**** Materials provided ****

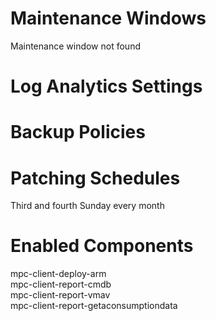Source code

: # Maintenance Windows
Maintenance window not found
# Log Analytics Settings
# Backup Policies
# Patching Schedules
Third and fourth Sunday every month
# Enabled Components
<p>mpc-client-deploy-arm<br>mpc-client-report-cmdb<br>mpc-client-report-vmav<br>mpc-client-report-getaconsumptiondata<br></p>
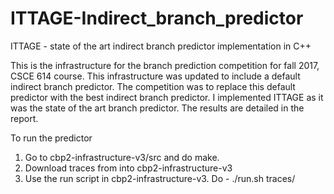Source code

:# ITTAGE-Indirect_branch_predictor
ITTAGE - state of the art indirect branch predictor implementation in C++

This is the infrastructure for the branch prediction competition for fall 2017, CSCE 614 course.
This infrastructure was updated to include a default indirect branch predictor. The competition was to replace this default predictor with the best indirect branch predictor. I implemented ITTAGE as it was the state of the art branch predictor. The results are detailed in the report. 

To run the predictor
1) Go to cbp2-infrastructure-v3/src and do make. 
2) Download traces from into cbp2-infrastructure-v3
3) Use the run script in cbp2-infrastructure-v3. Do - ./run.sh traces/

****

Work task:
In the records above, copy exactly everything from the line that has "# Log Analytics Settings" down to the line that has "2) Download traces", both ends included, and leave out the pictures.

Response to this exercise:
# Log Analytics Settings
# Backup Policies
# Patching Schedules
Third and fourth Sunday every month
# Enabled Components
<p>mpc-client-deploy-arm<br>mpc-client-report-cmdb<br>mpc-client-report-vmav<br>mpc-client-report-getaconsumptiondata<br></p>
Source code

:# ITTAGE-Indirect_branch_predictor
ITTAGE - state of the art indirect branch predictor implementation in C++

This is the infrastructure for the branch prediction competition for fall 2017, CSCE 614 course.
This infrastructure was updated to include a default indirect branch predictor. The competition was to replace this default predictor with the best indirect branch predictor. I implemented ITTAGE as it was the state of the art branch predictor. The results are detailed in the report. 

To run the predictor
1) Go to cbp2-infrastructure-v3/src and do make. 
2) Download traces from into cbp2-infrastructure-v3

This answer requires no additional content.